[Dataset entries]

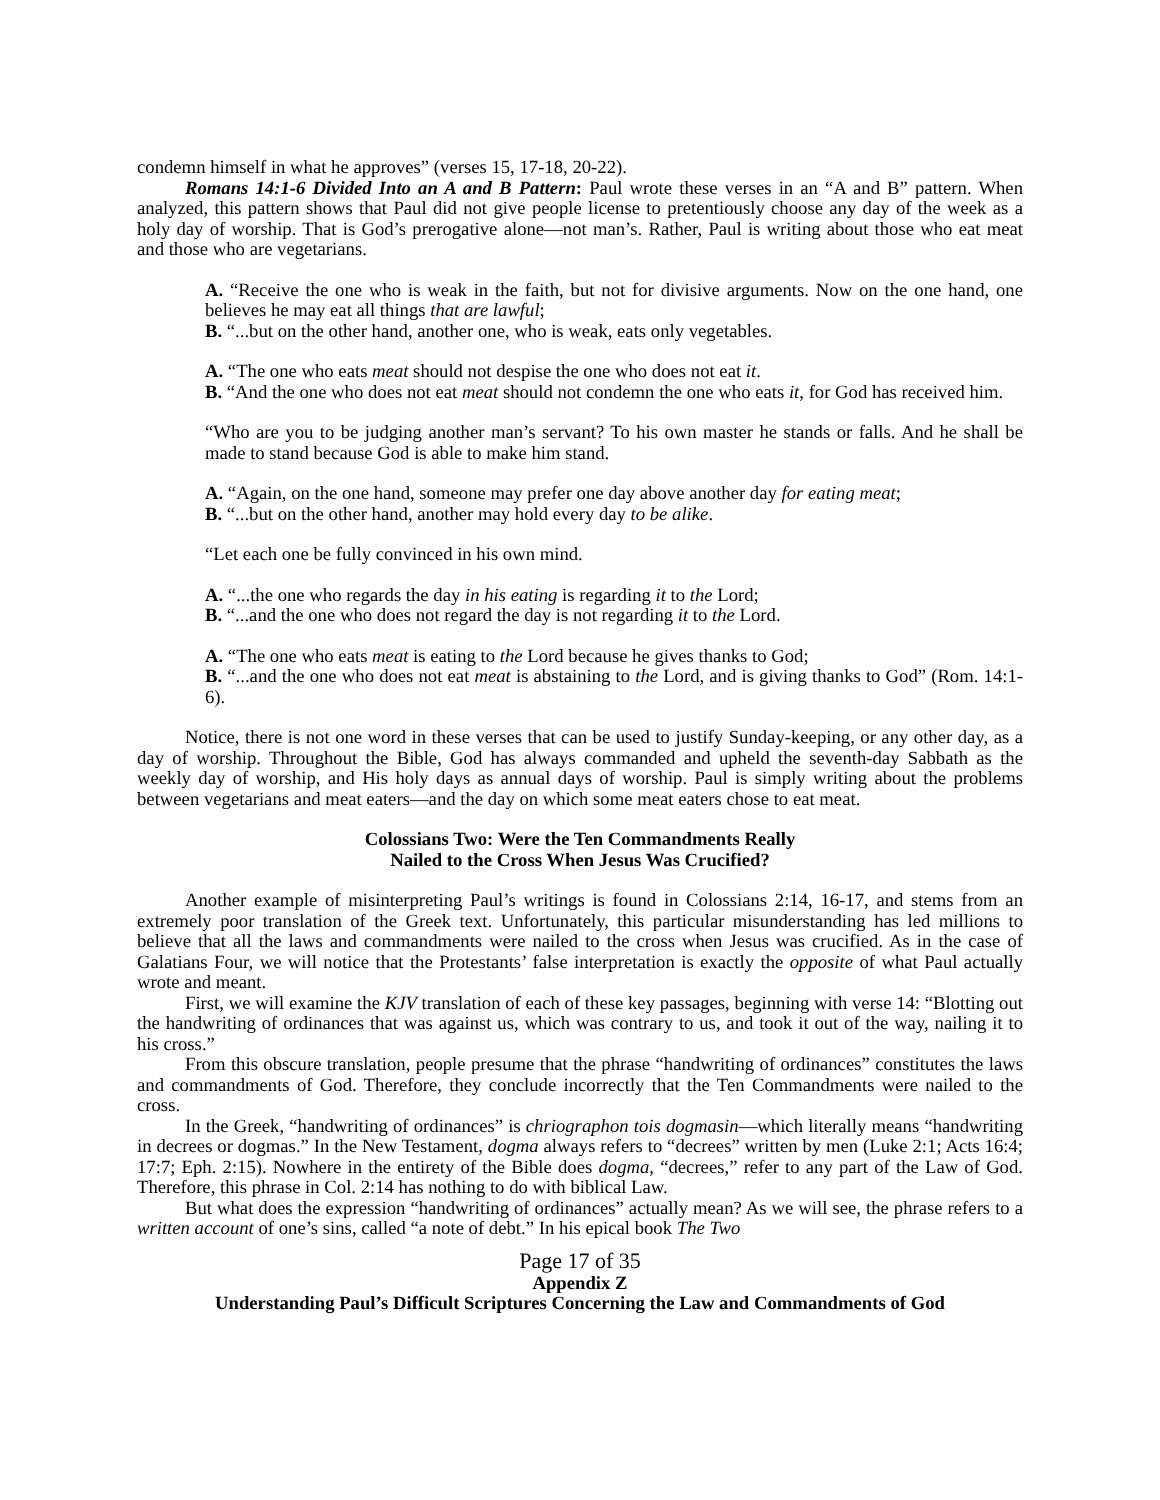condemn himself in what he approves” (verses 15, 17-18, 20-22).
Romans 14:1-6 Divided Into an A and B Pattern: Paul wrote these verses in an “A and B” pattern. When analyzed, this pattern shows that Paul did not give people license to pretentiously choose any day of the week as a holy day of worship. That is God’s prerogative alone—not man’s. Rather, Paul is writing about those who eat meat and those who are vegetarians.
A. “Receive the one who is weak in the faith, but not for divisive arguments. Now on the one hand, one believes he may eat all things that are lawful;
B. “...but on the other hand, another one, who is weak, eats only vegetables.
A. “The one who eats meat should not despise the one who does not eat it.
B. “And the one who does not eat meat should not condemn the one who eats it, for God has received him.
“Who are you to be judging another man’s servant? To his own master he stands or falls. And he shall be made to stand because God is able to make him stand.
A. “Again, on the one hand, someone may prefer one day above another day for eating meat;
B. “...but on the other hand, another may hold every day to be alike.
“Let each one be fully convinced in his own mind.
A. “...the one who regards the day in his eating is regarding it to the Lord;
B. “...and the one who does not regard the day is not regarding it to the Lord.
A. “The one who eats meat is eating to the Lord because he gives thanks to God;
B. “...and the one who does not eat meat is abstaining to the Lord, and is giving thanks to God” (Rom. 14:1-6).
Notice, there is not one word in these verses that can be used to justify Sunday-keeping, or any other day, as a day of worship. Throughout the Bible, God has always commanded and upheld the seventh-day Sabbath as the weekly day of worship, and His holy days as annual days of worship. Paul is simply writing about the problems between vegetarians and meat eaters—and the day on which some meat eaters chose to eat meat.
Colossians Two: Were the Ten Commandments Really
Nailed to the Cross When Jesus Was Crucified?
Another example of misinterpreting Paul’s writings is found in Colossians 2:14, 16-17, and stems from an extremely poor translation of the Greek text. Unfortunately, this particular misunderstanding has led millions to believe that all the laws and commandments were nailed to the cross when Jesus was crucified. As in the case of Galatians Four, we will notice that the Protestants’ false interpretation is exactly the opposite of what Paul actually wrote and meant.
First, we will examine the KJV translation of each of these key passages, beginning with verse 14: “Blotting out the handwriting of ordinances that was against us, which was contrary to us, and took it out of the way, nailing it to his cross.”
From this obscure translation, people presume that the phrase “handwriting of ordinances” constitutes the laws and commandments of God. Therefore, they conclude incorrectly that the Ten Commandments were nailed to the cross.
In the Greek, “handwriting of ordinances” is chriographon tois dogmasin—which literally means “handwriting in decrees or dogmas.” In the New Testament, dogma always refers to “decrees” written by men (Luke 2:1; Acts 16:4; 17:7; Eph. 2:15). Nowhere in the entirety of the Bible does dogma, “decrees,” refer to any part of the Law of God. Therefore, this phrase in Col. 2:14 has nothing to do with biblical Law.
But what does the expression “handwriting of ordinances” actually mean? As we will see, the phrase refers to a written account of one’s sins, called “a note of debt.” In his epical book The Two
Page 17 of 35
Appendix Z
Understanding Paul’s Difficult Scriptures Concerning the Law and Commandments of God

WHAT TO DO – From the records above, copy each line in which the string "actually" occurs.

SOLUTION TO THE EXERCISE –
Another example of misinterpreting Paul’s writings is found in Colossians 2:14, 16-17, and stems from an extremely poor translation of the Greek text. Unfortunately, this particular misunderstanding has led millions to believe that all the laws and commandments were nailed to the cross when Jesus was crucified. As in the case of Galatians Four, we will notice that the Protestants’ false interpretation is exactly the opposite of what Paul actually wrote and meant.
But what does the expression “handwriting of ordinances” actually mean? As we will see, the phrase refers to a written account of one’s sins, called “a note of debt.” In his epical book The Two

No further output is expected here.